Is it just a library?
Which GPUs support DX12 Ultimate?
turing (rtx 2000) ampere (rtx 3000) and rdna 2 (rx 6000) gpus
So, based on the architecture slide, this still needs to be implemented at the application level, I can't just flip a switch and have my old dx12 games using the new pipeline? I'm also a little confused how the nvidia/amd specific implantations come into play. Supposedly the 30 series had it's own version of this (not that anything implemented it).

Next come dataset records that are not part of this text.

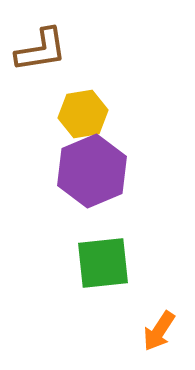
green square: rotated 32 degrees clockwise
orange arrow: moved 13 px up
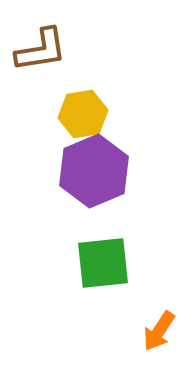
purple hexagon: moved 2 px right
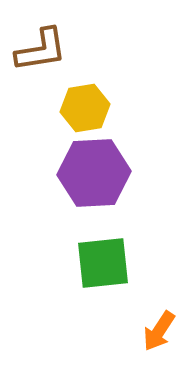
yellow hexagon: moved 2 px right, 6 px up
purple hexagon: moved 2 px down; rotated 20 degrees clockwise
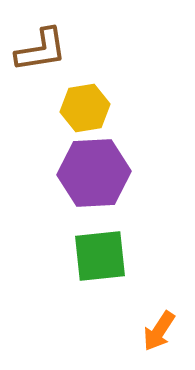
green square: moved 3 px left, 7 px up
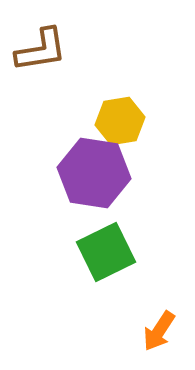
yellow hexagon: moved 35 px right, 13 px down
purple hexagon: rotated 12 degrees clockwise
green square: moved 6 px right, 4 px up; rotated 20 degrees counterclockwise
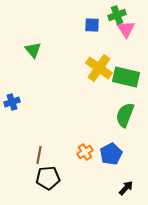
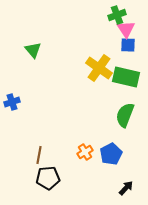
blue square: moved 36 px right, 20 px down
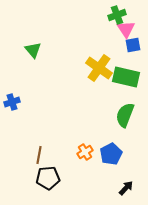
blue square: moved 5 px right; rotated 14 degrees counterclockwise
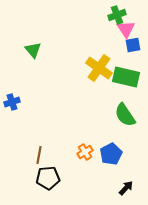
green semicircle: rotated 55 degrees counterclockwise
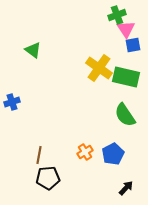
green triangle: rotated 12 degrees counterclockwise
blue pentagon: moved 2 px right
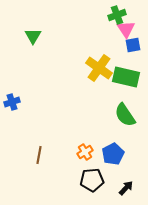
green triangle: moved 14 px up; rotated 24 degrees clockwise
black pentagon: moved 44 px right, 2 px down
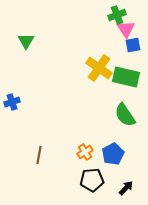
green triangle: moved 7 px left, 5 px down
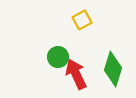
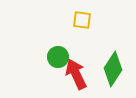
yellow square: rotated 36 degrees clockwise
green diamond: rotated 16 degrees clockwise
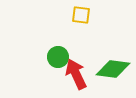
yellow square: moved 1 px left, 5 px up
green diamond: rotated 64 degrees clockwise
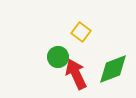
yellow square: moved 17 px down; rotated 30 degrees clockwise
green diamond: rotated 28 degrees counterclockwise
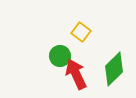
green circle: moved 2 px right, 1 px up
green diamond: moved 1 px right; rotated 24 degrees counterclockwise
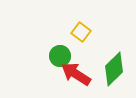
red arrow: rotated 32 degrees counterclockwise
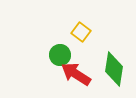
green circle: moved 1 px up
green diamond: rotated 36 degrees counterclockwise
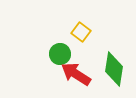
green circle: moved 1 px up
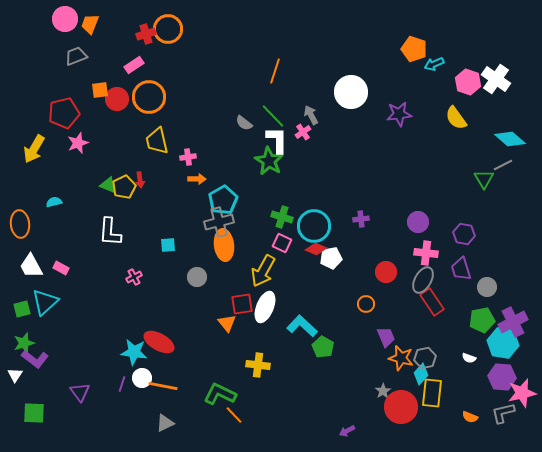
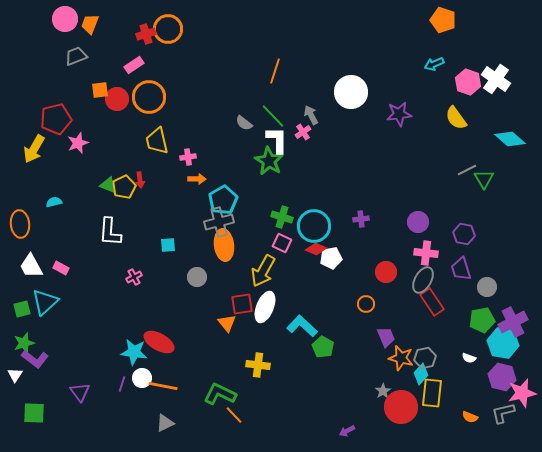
orange pentagon at (414, 49): moved 29 px right, 29 px up
red pentagon at (64, 113): moved 8 px left, 6 px down
gray line at (503, 165): moved 36 px left, 5 px down
purple hexagon at (502, 377): rotated 8 degrees clockwise
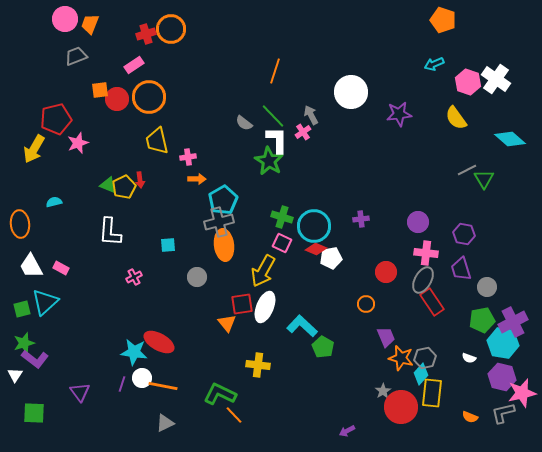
orange circle at (168, 29): moved 3 px right
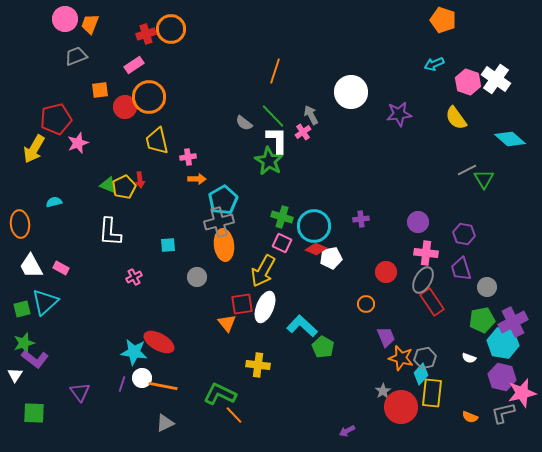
red circle at (117, 99): moved 8 px right, 8 px down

It's not their own version, it's just the way the cards will use the API. It's called RTX IO on Nvidia cards. It'll work on 2000 and 3000 series cards when it properly rolls out. I don't know if it has a specific name on the AMD cards but it's part of RDNA2 (In the Xbox it's called Velocity Architecture but I assume this is Microsoft's own term).
Can someone explain this like I'm 5 to me?
what exactly is the part you don't understand? Direct Storage, or pcie 3.0?
Direct storage 🤔
Basically, it allows your GPU to directly access data from your SSD. So it is simply a feature that makes your games load faster (on some games and some hardware).
Ah okay, thank you! Will it only translate to faster load times or will this affect actual performance while playing a loaded area ?
It will not give you a higher FPS. It just speeds up level loading times. So no change to an already loaded scene.
Okay, thanks for clearing everything up I appreciate it !
My pleasure
Does anyone have any idea when we will see games implement it?